In the previous post on public prayer, I mentioned that prayer is to be understood by all and if in a tongue it is to be interpreted. With that statement, I was in no way endorsing Pentecostalism or the Charismatic movement. I was just following Paul's injunctions in 1 Corinthians 14.
For the record, I am a Cessationist (I've always have been). At this point, I want to mention a hindrance to reformation among African Americans---the Full Gospel movement, especially the Full Gospel Baptist movement.
"Bishop" Paul S. Morton, formerly of New Orleans, spearheaded this movement in the early 1990s. As a result, a number of National Baptist churches left the National Baptist Convention, USA, Inc. to form this fellowship with Paul Morton, the presiding bishop. Some churches may have remained with the convention, I don't know. A National Baptist church has a right to embrace Pentecostalism and remain in good standing with the convention.
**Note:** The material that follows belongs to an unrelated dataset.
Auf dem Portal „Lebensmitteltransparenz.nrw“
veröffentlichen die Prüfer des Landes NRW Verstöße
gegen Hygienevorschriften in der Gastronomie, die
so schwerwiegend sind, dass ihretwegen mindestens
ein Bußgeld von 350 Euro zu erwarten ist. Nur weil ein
The emphasis on tongues-speaking and the "gifts" has set biblical worship a drift in African American Baptist churches, as younger pastors have grown up with this type of worship and re-form (or maybe it is proper to write "deform") the worship taking further and further away from biblical commands and precepts.
To place the tongues issue into Reformed confessional context, the Westminster Confession states that prayer must be in a "known tongue." Were the Westminster divines responding to proto-Pentecostalism? No, they responded to the Roman Catholic Church and its Latin liturgy. Let us give the divines credit for a good application of 1 Corinthians 14; drawing from that chapter, they knew that Paul commands that speech in worship is to be done in a language that is understood by all. Language in an element of worship edifies; therefore, the singing is to be in the common language, the preaching, and the praying also. The Roman Church had circumvented this commandment, and nowadays Pentecostals and Charismatics that practice what they call tongue-speaking abrogate this commandment as well, especially when men and women (usually preachers or worship leaders) break out spontaneously in "tongues." I see them on television, and they never interpret these "tongues," which is in clear rejection of Paul's commandment.
According to the Holy Scriptures, prayer is to be in the common language, or interpreted into the common language so all may say, "Amen."